UK firms may be putting their business at risk by being complacent about mobile technology, particularly when staff purchase their own PDAs or smartphones and load them with corporate data.

A recent study of 600 IT leaders, drawn from readers of IT Week and its sister publication Computing, found that two-thirds of those questioned knew that personally-purchased handhelds were used within their organisation.

But the research, sponsored by mobile provider O2, also showed that most IT leaders did not see this as a cause for worry. Only nine percent of IT leaders in affected firms said renegade handhelds were a serious concern.

Overall, 84 percent expressed confidence that they had enough control over mobile devices - despite the fact that only 37 percent of firms had a strategy of any kind covering mobile technology.

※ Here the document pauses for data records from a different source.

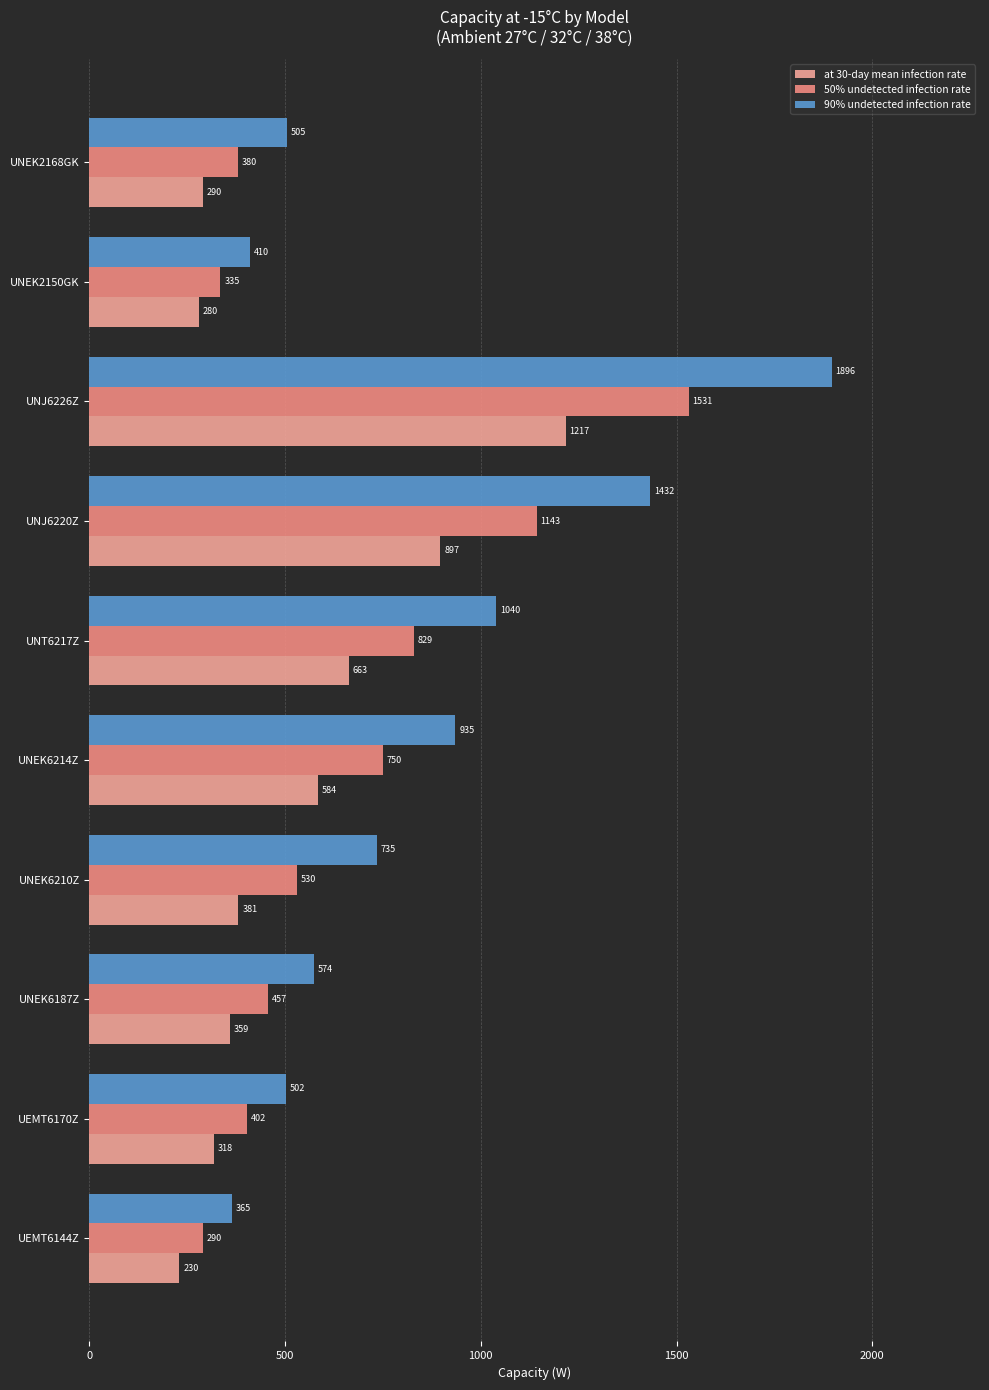

How many series are shown in this chart?

3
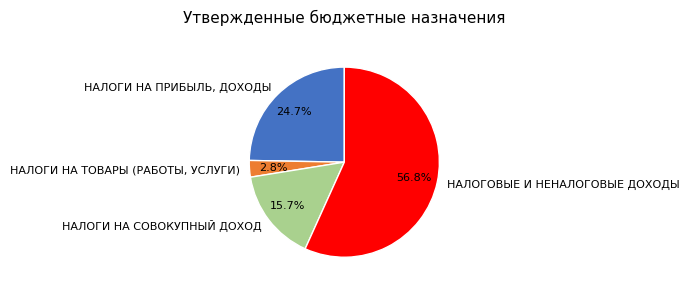

Is it true that НАЛОГИ НА СОВОКУПНЫЙ ДОХОД is 16% of the pie?

True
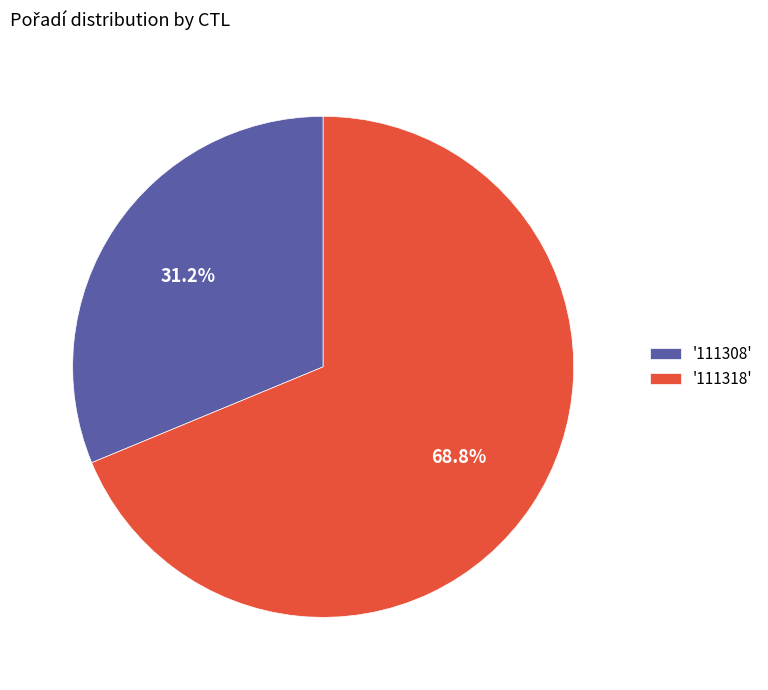

How many segments does this pie chart have?

2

Even among those with a policy, four-fifths felt that mobile technology was covered by general IT measures. Only seven percent of companies overall had a specific policy for mobile devices.

Firms increase their exposure to a range of risks when they do not control the way mobile devices are used. Staff who store contact and customer data on PDAs could fall foul of the Data Protection Act, for example, while business data that may be subject to non-disclosure agreements or similar contracts could be at risk when pocket devices are lost or stolen.

There is also the general risk of losing competitively sensitive information.

"IT must take hold of mobile now, otherwise businesses are going to expose themselves to a lot more risk," said Hugh Griffiths of O2. "These include unquantified levels of support for unauthorised devices, cost and project duplication, and long term security risks."

IT managers should assess such risks and consider bringing handhelds under central control. Products from firms such as Utimaco and Pointsec can be used to encrypt data carried on handhelds.